The talk will be given on 15th March in association with the exhibition Nobody was Dirty at NGV studio, Feberation Square Melbourne.
What colour slip does the 1920s or 1930s lady wear under her semi-transparent dress? Well, by looking at a dress in the gallery’s fashion and textiles collection I found that an orange patterned chiffon dress had a matching burnt orange silk charmeuse slip, just a shade darker than the outer fabric. Likewise a dark orange tulle Vionnet dress had a darker lame slip. I see a pattern… matching slips in a solid fabric of a slightly darker shade. The exception seemed to be the black Vionnet dresses which have fleshy pink slips or gold lame slips under black chiffon. Drama.

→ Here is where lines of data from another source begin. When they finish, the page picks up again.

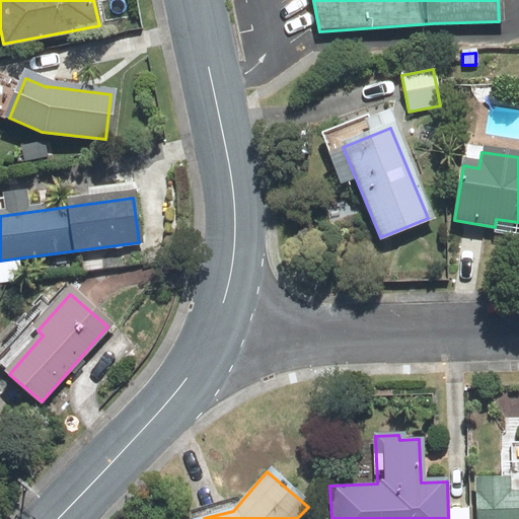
[(518,518),(518,492),(505,493),(504,479),(473,482),(475,518),(518,518)]
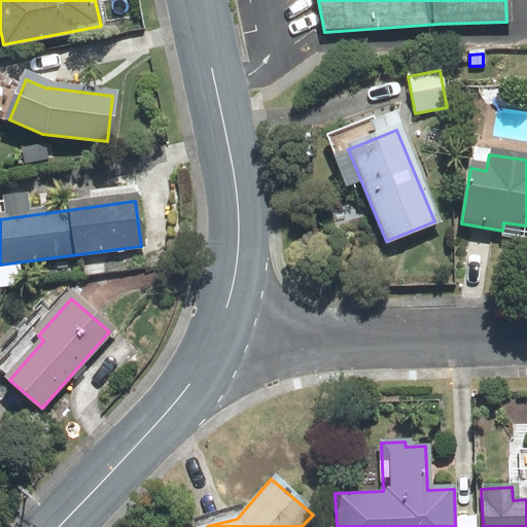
All buildings are outlined.
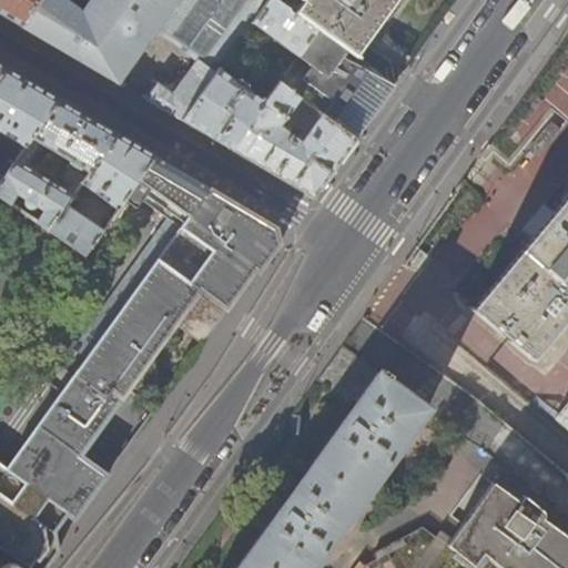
[(0,0),(0,13),(20,26),(39,0),(0,0)]
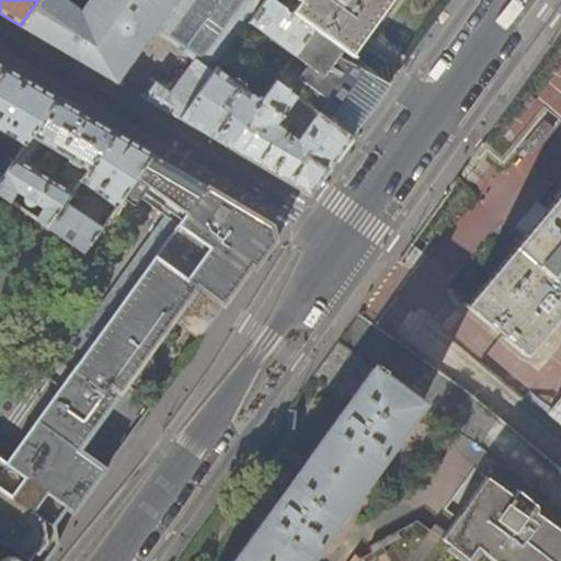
[(145,99),(179,118),(217,68),(226,56),(230,49),(250,23),(266,0),(89,0),(80,12),(63,0),(38,0),(20,25),(53,45),(116,82),(152,31),(194,60),(171,93),(156,83),(145,99)]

Initially lured by the cover, a spare illustration of an elegant 1920s dame, The Paris Wife by Paula McLain presents a fictional account of Ernest Hemmingway’s marriage to Hadley Richardson. It is well-written and affecting, while offering an accessible landscape of the time including a feeling of urgency and despair following the war and a sense of disillusionment and loss. I’ve also read The Beautiful and the Damned but it somehow felt distant and history books sometimes segment periods into decades, as if someone who lived in the 1920s had not been there for the 1910s. In The Paris Wife, there is a strong sense that a different time was not so long before. At the same time, the characters mingle. Hemmingway dines with Gertrude Stein, interviews Mussolini and feels the rise of Fascism around him. But what McLain has done so well is convey the changing literary scene from poetic prose into spare, real, text just like in fashion where garments that were once frilly, overdecorated, belle époque, become spare, lean and flat. Like prose, they are reduced to their essence, stripped back, ready for the twentieth century.
So according to Alan Mansfield and Phillis Cunnington in Handbook of English Costume in the 20th Century 1900-1950 apron tunics and overskirts were popular in the 1920s. ‘Tunic effects were narrower in 1924’ and ‘some tunic dresses were in the form of a bodice extended to the knees, opening back or front over a sheath skirt.’ Still no mention of side openings though…
Norgh Waugh in The Cut of Women’s Clothes gets closer when she writes about ‘The Renaissance style …’tabard’ - a long straight loose panel over the front and …back, the shoulders seamed and the panels caught together low on each hip.’ Hmmm, no catching at the hip on my example though.
But in L’official de la mode, 1924, no.36, there’s an image of a dress with side openings on p.27, and another with what could be side openings all the way up to the shoulder on p.16. So I guess we’ll just leave them for now and move forward.